“We have the resources to ensure every child has enough food to eat, a roof over their head, & the opportunity to develop their creative imagination.”
Jeremy Corbyn
We have the means to end child poverty. We just need the political will, writes Jeremy Corbyn MP
In 2015, the Tories’ passed the Welfare Bill in Parliament. Slashing support for the poorest in our society, this appalling piece of legislation contained a range of cruel cuts. Perhaps the cruellest component was the two-child cap on benefits, which limited welfare support to the first two children.
Disobeying an instruction to abstain from the Labour Party whip, 48 of us made our position clear: the Welfare Bill was a heinous policy that would plunge thousands into destitution. We were, sadly, correct. More than half of parents who were hit by the policy were already in work; the policy simply pushed them further into poverty.

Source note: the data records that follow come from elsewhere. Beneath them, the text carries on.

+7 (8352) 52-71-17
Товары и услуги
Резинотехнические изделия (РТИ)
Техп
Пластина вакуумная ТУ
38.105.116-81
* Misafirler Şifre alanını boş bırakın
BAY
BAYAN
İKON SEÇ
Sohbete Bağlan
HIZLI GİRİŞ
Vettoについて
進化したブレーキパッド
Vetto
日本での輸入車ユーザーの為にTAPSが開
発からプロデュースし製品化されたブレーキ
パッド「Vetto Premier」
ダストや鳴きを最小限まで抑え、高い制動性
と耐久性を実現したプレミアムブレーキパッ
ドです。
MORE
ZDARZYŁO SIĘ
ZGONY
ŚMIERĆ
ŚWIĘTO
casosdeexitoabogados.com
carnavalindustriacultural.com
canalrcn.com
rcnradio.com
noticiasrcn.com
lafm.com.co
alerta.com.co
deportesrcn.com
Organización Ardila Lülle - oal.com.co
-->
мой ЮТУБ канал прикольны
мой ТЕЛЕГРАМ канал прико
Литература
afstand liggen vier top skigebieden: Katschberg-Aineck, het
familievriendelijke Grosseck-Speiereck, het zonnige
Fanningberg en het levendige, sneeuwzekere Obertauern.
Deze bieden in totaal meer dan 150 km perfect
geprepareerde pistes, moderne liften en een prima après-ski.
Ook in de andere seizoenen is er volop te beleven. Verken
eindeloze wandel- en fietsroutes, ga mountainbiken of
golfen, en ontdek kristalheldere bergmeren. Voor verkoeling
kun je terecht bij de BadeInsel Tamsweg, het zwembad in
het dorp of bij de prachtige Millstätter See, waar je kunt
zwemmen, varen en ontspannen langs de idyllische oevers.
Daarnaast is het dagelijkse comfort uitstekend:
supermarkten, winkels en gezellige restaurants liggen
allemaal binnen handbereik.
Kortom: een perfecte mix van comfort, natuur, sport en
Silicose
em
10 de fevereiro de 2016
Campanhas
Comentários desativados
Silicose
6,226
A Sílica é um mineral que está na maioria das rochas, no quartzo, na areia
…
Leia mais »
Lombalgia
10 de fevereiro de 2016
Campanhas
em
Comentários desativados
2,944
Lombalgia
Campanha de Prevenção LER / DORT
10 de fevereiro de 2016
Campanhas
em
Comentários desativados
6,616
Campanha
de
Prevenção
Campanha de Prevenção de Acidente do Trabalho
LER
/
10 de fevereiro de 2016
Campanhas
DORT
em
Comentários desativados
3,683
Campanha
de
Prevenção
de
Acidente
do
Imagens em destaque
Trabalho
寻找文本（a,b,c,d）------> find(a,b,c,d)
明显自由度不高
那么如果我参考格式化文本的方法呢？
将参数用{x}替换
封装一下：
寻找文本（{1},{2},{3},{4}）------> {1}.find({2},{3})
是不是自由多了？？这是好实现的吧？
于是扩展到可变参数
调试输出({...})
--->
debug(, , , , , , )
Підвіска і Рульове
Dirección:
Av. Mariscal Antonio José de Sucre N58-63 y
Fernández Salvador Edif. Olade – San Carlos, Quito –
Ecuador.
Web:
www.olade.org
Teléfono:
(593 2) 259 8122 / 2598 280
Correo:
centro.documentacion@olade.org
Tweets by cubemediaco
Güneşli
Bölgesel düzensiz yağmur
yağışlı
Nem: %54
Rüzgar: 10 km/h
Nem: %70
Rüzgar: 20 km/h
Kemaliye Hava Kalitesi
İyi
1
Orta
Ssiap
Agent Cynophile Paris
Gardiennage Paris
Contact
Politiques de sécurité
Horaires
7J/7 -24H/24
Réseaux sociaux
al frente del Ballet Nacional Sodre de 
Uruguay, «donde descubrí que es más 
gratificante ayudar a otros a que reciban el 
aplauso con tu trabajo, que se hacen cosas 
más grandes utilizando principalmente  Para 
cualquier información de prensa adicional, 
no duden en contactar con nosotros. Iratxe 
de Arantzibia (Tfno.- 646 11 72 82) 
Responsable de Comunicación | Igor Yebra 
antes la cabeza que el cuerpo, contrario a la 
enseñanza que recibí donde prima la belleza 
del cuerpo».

As for those who were not in work, the policy made it even harder for them to find employment, since they now had less money to spend on childcare or skills training.
I have witnessed the damage this policy has caused to parents and children here in Islington. Our community is home to many large families – where is the morality in saying that the third, fourth or fifth child is less important than the first or second?
It is incredibly disappointing to see both frontbenches in agreement over their support of the 2-child-limit. I have no difficulty in making my position clear: the 2-child-benefits cap should be scrapped immediately. Doing so would lift 250,000 children out of poverty overnight. If this isn’t a priority, what is?
The idea that we cannot afford to do so is ludicrous. Scrapping the policy would cost £1.3 billion. This figure is swamped by the amount we would raise by taxing the wealthiest in our society. Increasing tax on the top 1% of earners to a 50% rate would raise £5 billion. A 1% tax on those worth over £10 million would raise £10 billion. Take your pick!
There’s nothing fiscally responsible about plunging millions of people into poverty. Increasing the income of the poorest people in society is a massive economic regenerator since they spend it in their local community, not in tax havens.
It is a disgrace that more than one in four children grow up in poverty in the sixth largest economy in the world. We have the resources to ensure every child has enough food to eat, a roof over their head, and the opportunity to develop their creative imagination. We just need the political will.